= Beginning of Section =

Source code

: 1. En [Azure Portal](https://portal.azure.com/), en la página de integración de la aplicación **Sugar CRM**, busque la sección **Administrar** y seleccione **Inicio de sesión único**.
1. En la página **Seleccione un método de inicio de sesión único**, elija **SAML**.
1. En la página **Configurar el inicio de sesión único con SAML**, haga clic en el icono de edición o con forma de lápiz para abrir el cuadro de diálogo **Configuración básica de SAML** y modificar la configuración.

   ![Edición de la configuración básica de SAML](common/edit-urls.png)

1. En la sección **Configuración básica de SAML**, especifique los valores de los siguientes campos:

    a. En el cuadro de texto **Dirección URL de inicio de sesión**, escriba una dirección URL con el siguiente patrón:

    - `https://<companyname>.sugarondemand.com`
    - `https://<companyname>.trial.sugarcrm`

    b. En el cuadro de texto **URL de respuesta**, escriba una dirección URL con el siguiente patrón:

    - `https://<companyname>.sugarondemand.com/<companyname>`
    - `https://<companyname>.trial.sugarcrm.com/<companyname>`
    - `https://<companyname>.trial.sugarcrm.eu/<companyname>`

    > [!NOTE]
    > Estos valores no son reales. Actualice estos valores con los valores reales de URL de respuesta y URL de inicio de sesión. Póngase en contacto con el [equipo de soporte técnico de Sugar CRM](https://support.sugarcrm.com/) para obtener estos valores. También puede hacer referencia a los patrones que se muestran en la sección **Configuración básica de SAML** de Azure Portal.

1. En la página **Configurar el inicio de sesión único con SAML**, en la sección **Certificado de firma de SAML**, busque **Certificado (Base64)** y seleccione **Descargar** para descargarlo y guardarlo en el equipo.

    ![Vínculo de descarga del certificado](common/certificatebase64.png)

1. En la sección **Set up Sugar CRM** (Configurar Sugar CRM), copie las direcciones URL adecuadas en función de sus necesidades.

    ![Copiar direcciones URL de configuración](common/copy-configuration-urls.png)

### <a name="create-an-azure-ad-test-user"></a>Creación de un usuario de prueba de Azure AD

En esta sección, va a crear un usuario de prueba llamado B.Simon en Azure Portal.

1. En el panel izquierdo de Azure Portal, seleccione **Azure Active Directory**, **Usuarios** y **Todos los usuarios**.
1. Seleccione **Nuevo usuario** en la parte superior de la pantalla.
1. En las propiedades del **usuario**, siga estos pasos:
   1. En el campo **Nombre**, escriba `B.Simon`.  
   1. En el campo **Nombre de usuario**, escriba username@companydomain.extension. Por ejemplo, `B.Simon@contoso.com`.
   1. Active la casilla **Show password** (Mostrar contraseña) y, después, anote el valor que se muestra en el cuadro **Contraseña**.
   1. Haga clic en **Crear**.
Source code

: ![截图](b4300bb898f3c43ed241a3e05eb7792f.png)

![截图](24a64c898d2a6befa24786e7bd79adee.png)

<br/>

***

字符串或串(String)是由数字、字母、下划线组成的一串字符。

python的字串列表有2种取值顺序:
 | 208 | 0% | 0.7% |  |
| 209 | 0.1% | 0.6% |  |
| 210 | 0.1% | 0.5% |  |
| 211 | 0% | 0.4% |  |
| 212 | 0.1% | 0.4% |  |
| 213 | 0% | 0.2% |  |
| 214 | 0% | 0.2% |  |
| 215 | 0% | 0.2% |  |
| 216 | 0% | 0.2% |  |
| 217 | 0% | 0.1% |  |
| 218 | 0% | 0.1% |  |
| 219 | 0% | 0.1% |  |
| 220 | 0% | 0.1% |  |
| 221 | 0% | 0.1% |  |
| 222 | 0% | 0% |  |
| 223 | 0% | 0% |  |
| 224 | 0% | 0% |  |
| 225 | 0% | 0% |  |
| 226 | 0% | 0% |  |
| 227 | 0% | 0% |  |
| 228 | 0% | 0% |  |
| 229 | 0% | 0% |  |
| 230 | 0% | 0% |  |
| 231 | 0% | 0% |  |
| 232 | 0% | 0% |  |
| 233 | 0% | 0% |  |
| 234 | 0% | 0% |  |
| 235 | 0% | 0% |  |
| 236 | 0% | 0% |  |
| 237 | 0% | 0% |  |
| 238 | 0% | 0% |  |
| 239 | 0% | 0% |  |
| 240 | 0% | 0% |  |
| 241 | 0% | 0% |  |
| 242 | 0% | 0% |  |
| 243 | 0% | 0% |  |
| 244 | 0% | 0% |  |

= End of Section =

* DIRECTIONS: Within the data above, the lines from the one with "de sesión único**." to the one with "1. En la sección **Configuración" must be repeated exactly; no other line belongs in the answer.

* ANSWER TO THIS PROBLEM:
: 1. En [Azure Portal](https://portal.azure.com/), en la página de integración de la aplicación **Sugar CRM**, busque la sección **Administrar** y seleccione **Inicio de sesión único**.
1. En la página **Seleccione un método de inicio de sesión único**, elija **SAML**.
1. En la página **Configurar el inicio de sesión único con SAML**, haga clic en el icono de edición o con forma de lápiz para abrir el cuadro de diálogo **Configuración básica de SAML** y modificar la configuración.

   ![Edición de la configuración básica de SAML](common/edit-urls.png)

1. En la sección **Configuración básica de SAML**, especifique los valores de los siguientes campos:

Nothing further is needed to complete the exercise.